L’un des brigands vint lui défaire ses entraves, libérant enfin ses mains et sa gorge. Noa se frotta les poignets, satisfaite de se sentir libre même si ce n’était là qu’une illusion. Elle releva les yeux vers Wanlia et lui adressa un sourire pour la remercier. Lui offrir le droit de combattre et mourir dignement méritait bien des remerciements. Sans attendre, la sauvageonne s’avança dans la zone servant d’arène. Elle sentit ses jambes trembler, son cœur cogner contre sa poitrine. Était-ce la peur ou l’adrénaline ?

 – Puis-je au moins avoir mon arme ainsi que ma veste ? Ou vais-je devoir me battre à moitié nue et uniquement avec mes mains pour amuser vos hommes ?

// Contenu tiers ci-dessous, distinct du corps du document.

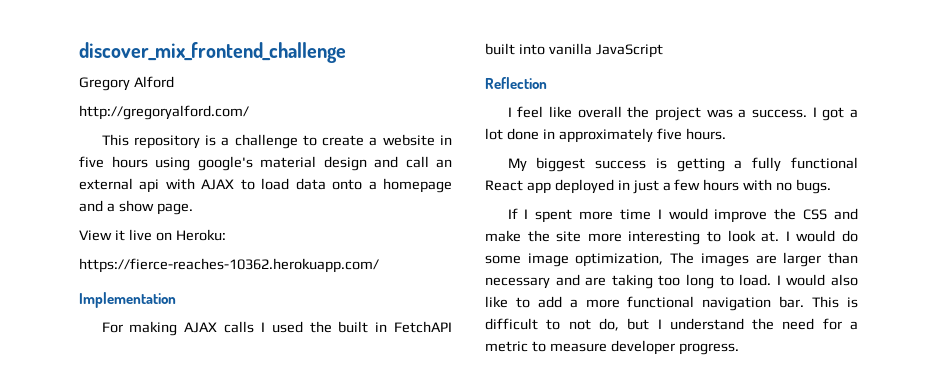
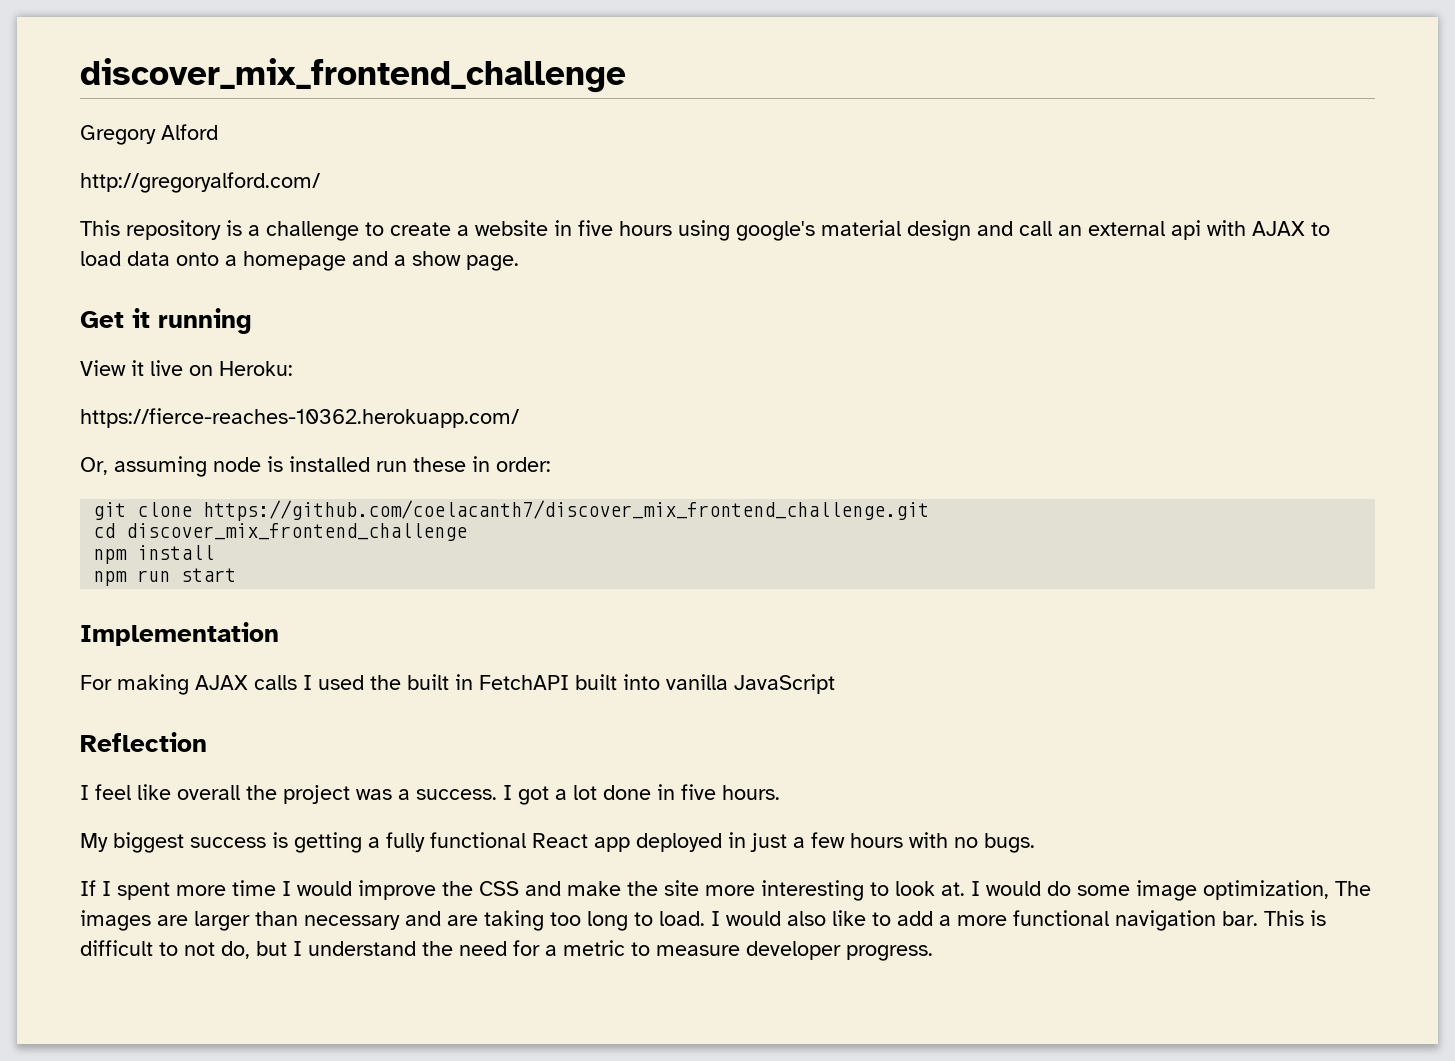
(193, 209) none -> [80,308,252,334] // Get it running
(379, 265) none -> [80,456,551,477] [93,500,930,521] [93,523,468,541] [93,545,215,564] [93,568,237,586] // Or, assuming node is installed run these in order: // git clone https://github.com/coelacanth7/discover_mix_frontend_challenge.git // cd discover_mix_frontend_challenge // npm install // npm run start
[558,128,653,143] approximately -> (675, 792) none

La cheffe ne dit pas un mot et se contenta d’un geste de la tête et de la main pour qu’on lui apporte ce que la sauvage demandait.

   Jack s’écroula, à bout de force. Il roula pour se mettre sur le dos, fixant le haut plafond vouté. Quelque peu ébloui par l’éclairage, la vision troublée par la fatigue et la perte de sang. Il avait le souffle court et écoutait son rythme cardiaque battre à tout rompre contre ses tempes ou sa poitrine. Il sentit des mains l’empoigner pour le relever. On le retirait de la zone de combat, l’épargnant pour le moment. La défaite était cuisante mais moins douloureuse et vexante que l’était ce goût amer qu’il ressentait, celui de la trahison de Jim. Malgré leurs points de vue différents, Jack pensait s’entendre avec le mécanicien jusque-là, imaginant être amis. Lui et Liam lui avaient fait confiance et ce n’était pas le premier voyage qu’ils faisaient ensemble. Il ne comprenait pas pourquoi il avait agit de la sorte, dans quel but ? Avait-il pensé sauver la situation ? Mais le mercenaire n’eut aucune réponse, tout devenait sombre autour de lui.